Sous la pression croissante des agences humanitaires et de plusieurs capitales occidentales, l’armée israélienne a annoncé une « pause tactique » quotidienne dans trois secteurs de la bande de Gaza, censée permettre un minimum d’acheminement d’aide humanitaire dans une enclave ravagée par la guerre et menacée par la famine.
À partir de ce dimanche, les opérations militaires sont suspendues de 10 h à 20 h (heure locale) dans les zones d’al-Mawasi, Deir el-Balah et dans certains quartiers de la ville de Gaza, selon un communiqué publié par Tsahal. L’armée israélienne précise que ces zones ne sont actuellement pas le théâtre d’opérations militaires actives — une affirmation contredite par des frappes observées ces dernières semaines dans les mêmes secteurs.
L’annonce s’accompagne de la mise en place de routes sécurisées pour les convois humanitaires. Israël tente de répondre aux critiques internationales qui dénoncent depuis des mois l’obstruction systématique de l’aide vers Gaza. Pourtant, malgré cette initiative, la faim continue de tuer.
Des scènes chaotiques ont été filmées dans le nord de Gaza, où des Palestiniens affamés se ruent sur des colis parachutés depuis les airs, risquant leur vie dans la bousculade ou sous les cargaisons elles-mêmes. Dimanche, des parachutages israéliens de farine, sucre et conserves ont été confirmés par l’armée, tandis que la Jordanie et les Émirats arabes unis ont largué 25 tonnes d’aide dans le nord de l’enclave.
Mais sur le terrain, ces gestes apparaissent dérisoires : la faim progresse plus vite que l’aide, et des centaines de civils palestiniens ont été tués ces dernières semaines en tentant simplement d’atteindre des points de distribution.
Depuis octobre 2023, le blocus israélien sur Gaza s’est intensifié jusqu’à devenir hermétique en mars 2025. Les autorités israéliennes continuent de nier l’existence d’une famine, malgré les rapports alarmants des Nations unies, de Médecins sans frontières et de l’UNRWA, qui alertent sur la malnutrition aiguë frappant un enfant sur quatre.
Le chef humanitaire de l’ONU, Tom Fletcher, a salué cette annonce de pause comme un « pas dans la bonne direction », tout en soulignant qu’il s’agissait d’un palliatif insuffisant : « Nous avons besoin d’un flux constant, prévisible et massif d’aide. Ce n’est pas une faveur, c’est une obligation au regard du droit international. »
Parallèlement, un navire humanitaire tentant de briser le blocus a été intercepté dimanche par la marine israélienne. À son bord : 21 militants pacifistes, journalistes, et une cargaison composée de nourriture, médicaments et lait maternisé. Le bateau, affrété par la Coalition de la Flottille de la Liberté, a été dérouté de force, ses occupants arrêtés.
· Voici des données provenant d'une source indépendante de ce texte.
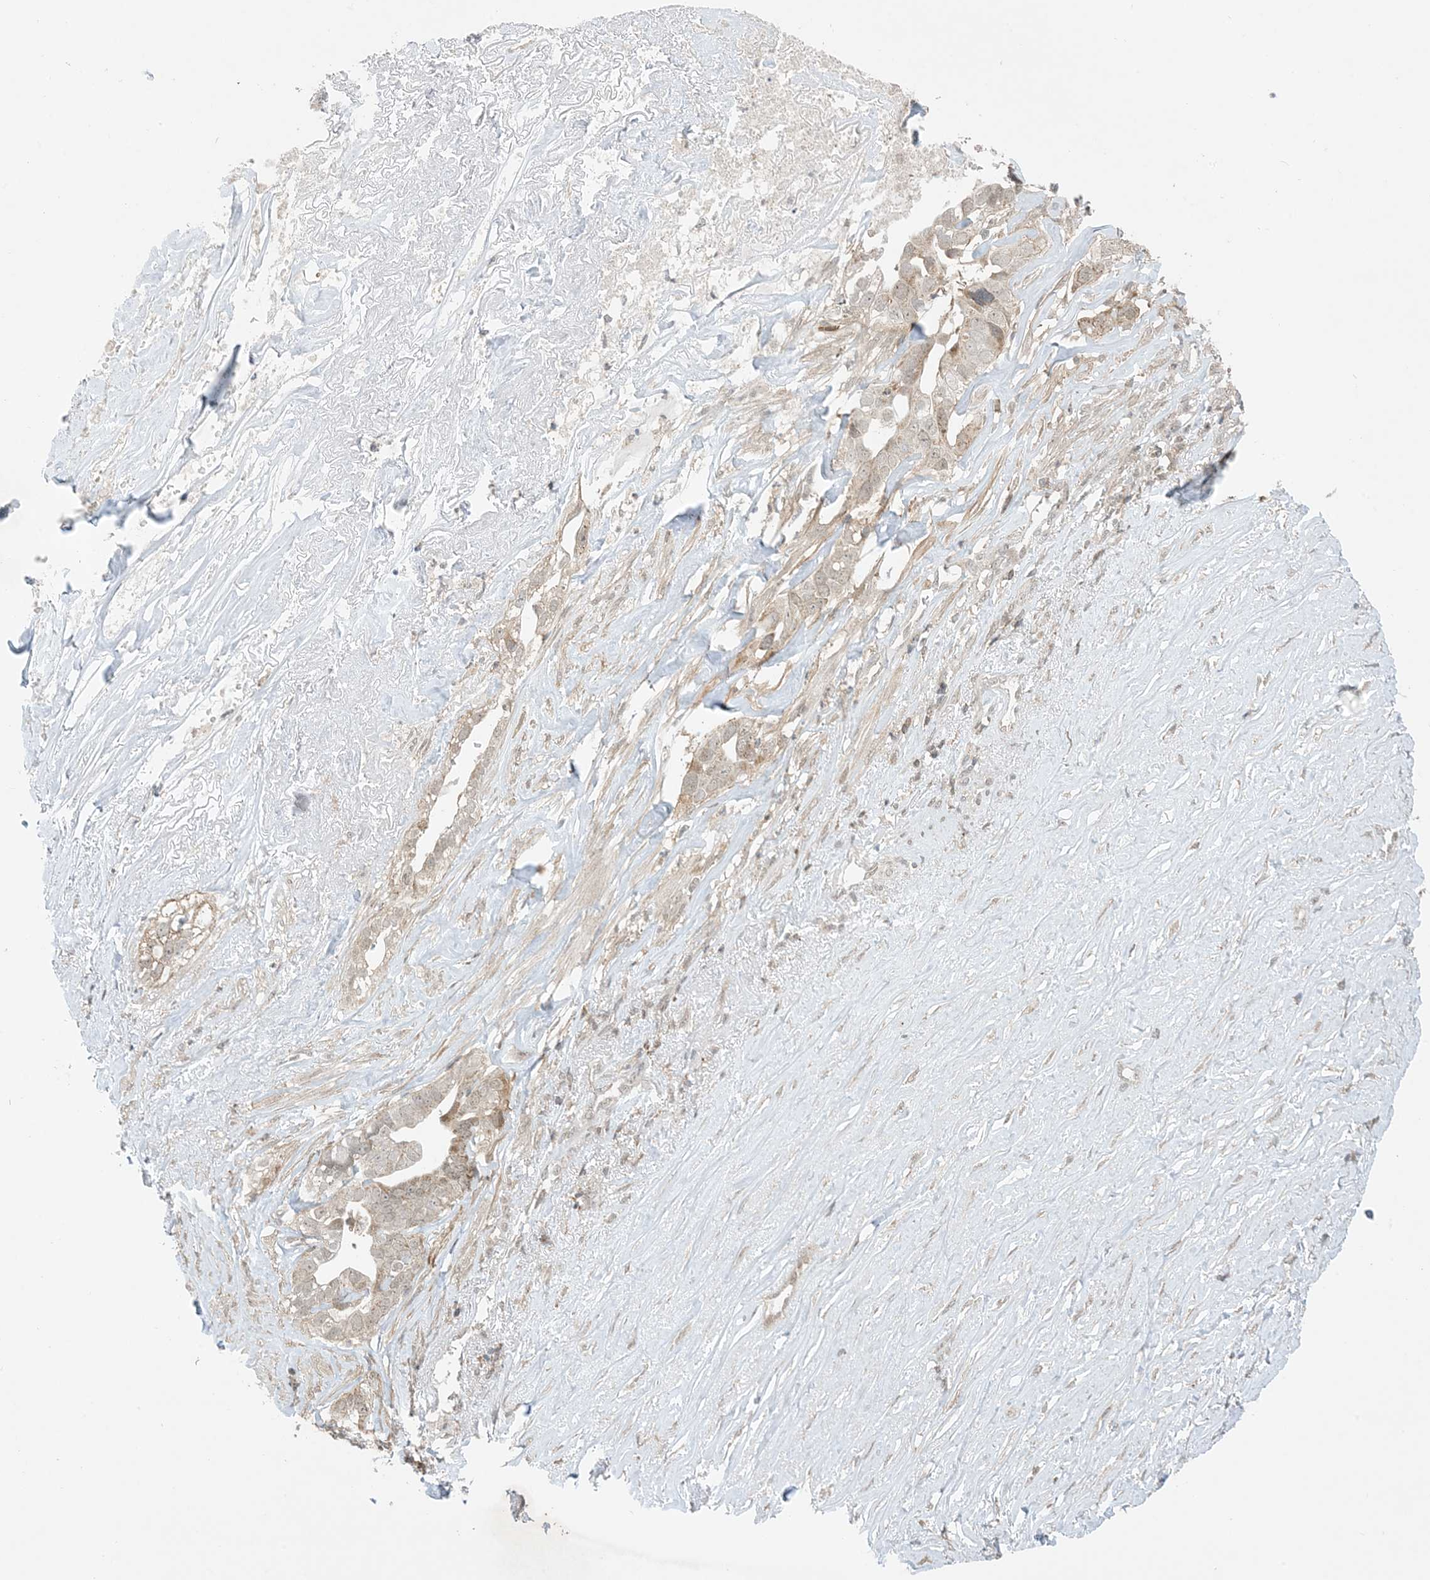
{"staining": {"intensity": "weak", "quantity": "25%-75%", "location": "cytoplasmic/membranous"}, "tissue": "liver cancer", "cell_type": "Tumor cells", "image_type": "cancer", "snomed": [{"axis": "morphology", "description": "Cholangiocarcinoma"}, {"axis": "topography", "description": "Liver"}], "caption": "Tumor cells demonstrate low levels of weak cytoplasmic/membranous expression in about 25%-75% of cells in human liver cancer (cholangiocarcinoma).", "gene": "PHLDB2", "patient": {"sex": "female", "age": 79}}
Ce nouvel épisode illustre la criminalisation croissante de l’aide dans ce conflit, où même les gestes les plus élémentaires de solidarité sont devenus des enjeux géopolitiques.
Les critiques redoublent contre Tel-Aviv, y compris de la part de ses plus proches alliés. Berlin, Paris et Londres ont appelé Israël à lever immédiatement les restrictions entravant l’action de l’ONU et des ONG. Le chancelier allemand Friedrich Merz, après s’être entretenu avec Benjamin Netanyahu, a déclaré : « La situation humanitaire à Gaza est catastrophique. L’aide doit parvenir à la population rapidement, en toute sécurité et en quantité suffisante. »
Mais pour les humanitaires, la pause tactique n’est qu’un mirage. « On ne combat pas une famine avec des horaires et des conditions militaires. On la combat avec un cessez-le-feu, de l’ouverture et de l’humanité », lâche un responsable de l’UNRWA sous couvert d’anonymat.